(Dataset rows)
______

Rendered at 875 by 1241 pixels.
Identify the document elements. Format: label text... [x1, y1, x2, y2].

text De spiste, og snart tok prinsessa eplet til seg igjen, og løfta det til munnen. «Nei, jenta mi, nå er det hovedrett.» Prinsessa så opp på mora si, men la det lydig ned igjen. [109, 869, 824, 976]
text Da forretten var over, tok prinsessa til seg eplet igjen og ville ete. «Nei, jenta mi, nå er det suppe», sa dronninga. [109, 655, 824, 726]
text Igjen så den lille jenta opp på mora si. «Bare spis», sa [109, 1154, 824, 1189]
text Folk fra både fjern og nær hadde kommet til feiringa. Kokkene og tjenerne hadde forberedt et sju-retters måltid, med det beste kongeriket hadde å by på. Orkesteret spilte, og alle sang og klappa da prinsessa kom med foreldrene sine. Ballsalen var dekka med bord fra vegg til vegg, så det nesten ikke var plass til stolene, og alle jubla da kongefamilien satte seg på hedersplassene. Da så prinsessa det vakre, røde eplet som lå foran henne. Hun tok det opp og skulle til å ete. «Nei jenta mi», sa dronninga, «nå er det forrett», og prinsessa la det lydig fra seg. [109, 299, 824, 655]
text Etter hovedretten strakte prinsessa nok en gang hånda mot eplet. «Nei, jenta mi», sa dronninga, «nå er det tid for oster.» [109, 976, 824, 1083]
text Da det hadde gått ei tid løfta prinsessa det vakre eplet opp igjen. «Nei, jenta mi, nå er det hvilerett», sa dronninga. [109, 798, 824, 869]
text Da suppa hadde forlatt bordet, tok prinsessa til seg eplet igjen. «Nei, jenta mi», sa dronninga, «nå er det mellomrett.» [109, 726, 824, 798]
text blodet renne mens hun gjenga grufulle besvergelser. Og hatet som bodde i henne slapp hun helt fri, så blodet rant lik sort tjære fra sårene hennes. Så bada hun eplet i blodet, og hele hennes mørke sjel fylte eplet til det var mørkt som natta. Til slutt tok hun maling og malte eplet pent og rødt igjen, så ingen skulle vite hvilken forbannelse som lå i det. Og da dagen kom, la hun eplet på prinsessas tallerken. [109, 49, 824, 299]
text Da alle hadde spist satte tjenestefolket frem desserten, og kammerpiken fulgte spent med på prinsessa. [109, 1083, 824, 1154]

______

- Exercise aim:
Repeat each of the entries above word for word.

- Reply to the exercise:
Rendered at 875 by 1241 pixels.
Identify the document elements. Format: label text... [x1, y1, x2, y2].

text De spiste, og snart tok prinsessa eplet til seg igjen, og løfta det til munnen. «Nei, jenta mi, nå er det hovedrett.» Prinsessa så opp på mora si, men la det lydig ned igjen. [109, 869, 824, 976]
text Da forretten var over, tok prinsessa til seg eplet igjen og ville ete. «Nei, jenta mi, nå er det suppe», sa dronninga. [109, 655, 824, 726]
text Igjen så den lille jenta opp på mora si. «Bare spis», sa [109, 1154, 824, 1189]
text Folk fra både fjern og nær hadde kommet til feiringa. Kokkene og tjenerne hadde forberedt et sju-retters måltid, med det beste kongeriket hadde å by på. Orkesteret spilte, og alle sang og klappa da prinsessa kom med foreldrene sine. Ballsalen var dekka med bord fra vegg til vegg, så det nesten ikke var plass til stolene, og alle jubla da kongefamilien satte seg på hedersplassene. Da så prinsessa det vakre, røde eplet som lå foran henne. Hun tok det opp og skulle til å ete. «Nei jenta mi», sa dronninga, «nå er det forrett», og prinsessa la det lydig fra seg. [109, 299, 824, 655]
text Etter hovedretten strakte prinsessa nok en gang hånda mot eplet. «Nei, jenta mi», sa dronninga, «nå er det tid for oster.» [109, 976, 824, 1083]
text Da det hadde gått ei tid løfta prinsessa det vakre eplet opp igjen. «Nei, jenta mi, nå er det hvilerett», sa dronninga. [109, 798, 824, 869]
text Da suppa hadde forlatt bordet, tok prinsessa til seg eplet igjen. «Nei, jenta mi», sa dronninga, «nå er det mellomrett.» [109, 726, 824, 798]
text blodet renne mens hun gjenga grufulle besvergelser. Og hatet som bodde i henne slapp hun helt fri, så blodet rant lik sort tjære fra sårene hennes. Så bada hun eplet i blodet, og hele hennes mørke sjel fylte eplet til det var mørkt som natta. Til slutt tok hun maling og malte eplet pent og rødt igjen, så ingen skulle vite hvilken forbannelse som lå i det. Og da dagen kom, la hun eplet på prinsessas tallerken. [109, 49, 824, 299]
text Da alle hadde spist satte tjenestefolket frem desserten, og kammerpiken fulgte spent med på prinsessa. [109, 1083, 824, 1154]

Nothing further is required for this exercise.